STIFFNESS. A measure of resistance offered to external loads by a specimen or structure as it deforms.
SUPINATION. Rotation of the forearm about its own longitudinal axis bringing the thumb side of the hand from a position next to the body to one away from it when the arm is in anatomical position (q.v.). Supination tends to turn the palm upward when the elbow is flexed 90 degrees and the forearm is horizontal and forward. Supination is an important element of available motions inventory (q.v.) for industrial application, particularly where tools such as screwdrivers are used. Efficiency in supination depends on arm position. Workplace design should provide for elbow flexion at 90 degrees. (See PRONATION, RANGE OF FOREARM PRONATION AND SUPINATION.)

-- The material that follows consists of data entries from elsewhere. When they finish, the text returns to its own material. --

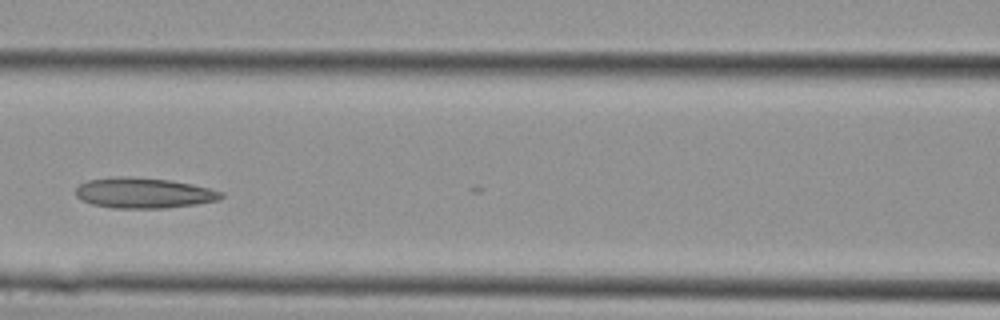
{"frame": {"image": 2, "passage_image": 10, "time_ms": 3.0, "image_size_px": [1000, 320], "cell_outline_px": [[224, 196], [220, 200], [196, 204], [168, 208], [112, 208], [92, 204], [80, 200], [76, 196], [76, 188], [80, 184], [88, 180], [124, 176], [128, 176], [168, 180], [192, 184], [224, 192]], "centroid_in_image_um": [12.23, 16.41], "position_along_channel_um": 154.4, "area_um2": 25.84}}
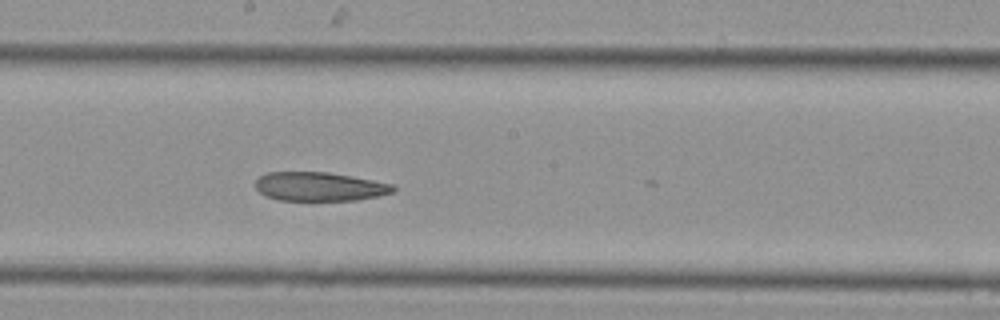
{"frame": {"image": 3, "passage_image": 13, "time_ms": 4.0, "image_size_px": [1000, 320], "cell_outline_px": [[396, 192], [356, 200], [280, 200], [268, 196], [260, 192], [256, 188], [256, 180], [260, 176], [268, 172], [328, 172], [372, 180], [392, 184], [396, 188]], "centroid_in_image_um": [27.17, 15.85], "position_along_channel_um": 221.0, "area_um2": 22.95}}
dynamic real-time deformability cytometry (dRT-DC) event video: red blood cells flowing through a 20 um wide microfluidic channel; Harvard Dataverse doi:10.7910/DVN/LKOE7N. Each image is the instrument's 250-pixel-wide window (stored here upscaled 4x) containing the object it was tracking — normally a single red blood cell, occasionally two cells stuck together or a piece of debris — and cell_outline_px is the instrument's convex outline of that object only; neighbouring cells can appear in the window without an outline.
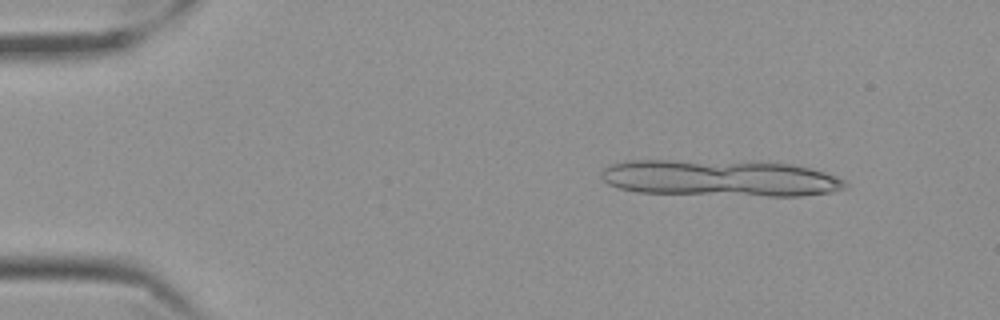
{"species": "Egyptian fruit bat (a non-hibernating species)", "species_latin": "Rousettus aegyptiacus", "temperature_condition": "cold", "stored_images_in_passage": 9, "camera_frame_rate_fps": 3000, "um_per_image_px": 0.085, "frame": {"image": 1, "passage_image": 3, "time_ms": 0.667, "image_size_px": [1000, 320], "cell_outline_px": [[848, 188], [828, 192], [800, 196], [768, 196], [636, 192], [620, 188], [608, 184], [600, 176], [600, 172], [604, 168], [612, 164], [628, 160], [756, 160], [788, 164], [808, 168], [824, 172], [836, 176], [844, 180], [848, 184]], "centroid_in_image_um": [61.21, 15.12], "position_along_channel_um": 23.8, "area_um2": 52.6}}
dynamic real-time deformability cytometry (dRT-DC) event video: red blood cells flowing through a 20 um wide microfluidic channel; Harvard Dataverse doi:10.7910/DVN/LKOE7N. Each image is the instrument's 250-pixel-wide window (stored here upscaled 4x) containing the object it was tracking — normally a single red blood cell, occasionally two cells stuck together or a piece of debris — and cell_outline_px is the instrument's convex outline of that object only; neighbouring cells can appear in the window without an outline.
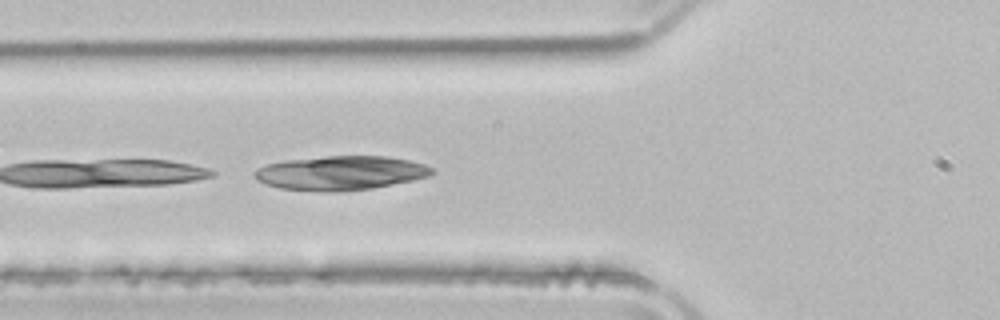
{"species": "common noctule bat (a hibernating species)", "species_latin": "Nyctalus noctula", "temperature_condition": "room temperature", "stored_images_in_passage": 9, "camera_frame_rate_fps": 3000, "um_per_image_px": 0.085, "animal": {"sex": "male", "body_mass_g": 21.5, "forearm_length_mm": 52.0}, "frame": {"image": 1, "passage_image": 3, "time_ms": 0.667, "image_size_px": [1000, 320], "cell_outline_px": [[436, 172], [428, 176], [412, 180], [372, 188], [340, 192], [324, 192], [280, 188], [264, 184], [256, 180], [256, 172], [260, 168], [268, 164], [284, 160], [328, 156], [384, 156], [408, 160], [424, 164], [432, 168]], "centroid_in_image_um": [28.96, 14.71], "position_along_channel_um": 96.8, "area_um2": 35.14}}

SYNAPSE. Junction of a nerve cell with another. In the simplest case of a reflex arc the synapse joins the sensory (receptor) fiber with the motor fiber to stimulate muscle action. (See SIMPLE REFLEX,
SENSORY NERVE, MOTOR NERVE.)
SYNERGIST. A muscle which acts to assist a prime mover (q.v.) in performing a specific action. A muscle may act as synergist in one action and as antagonist (q.v.) in another action to the same prime mover. Work tasks should be designed to use synergists effectively.
SYNDROME. A complex of symptoms which identifies a physiological or pathological condition. (See
SCALENUS ANTICUS SYNDROME, CARPAL TUNNEL SYNDROME.)
SYNOVIAL FLUID. Fluid which provides lubrication to the joints. Secreted by membranes of the joint and contained by surrounding tissues, it is very viscous and an effective lubricant. An excess or lack of fluids resulting from work stress trauma or disease will cause swelling and pain in the joint and may limit the range of motion. (Also known as synovia.)
SYNOVIAL STRUCTURES. All of those elements concerned with generation and/or use of synovial fluid (q.v.). Generally located at joints or in tendon sheaths wherein the tendon is lubricated by synovial fluid. When synovial structure is damaged, a state of disease may develop, e.g., tenosynovitis (q.v.), tendinitis, synovitis, or arthritis.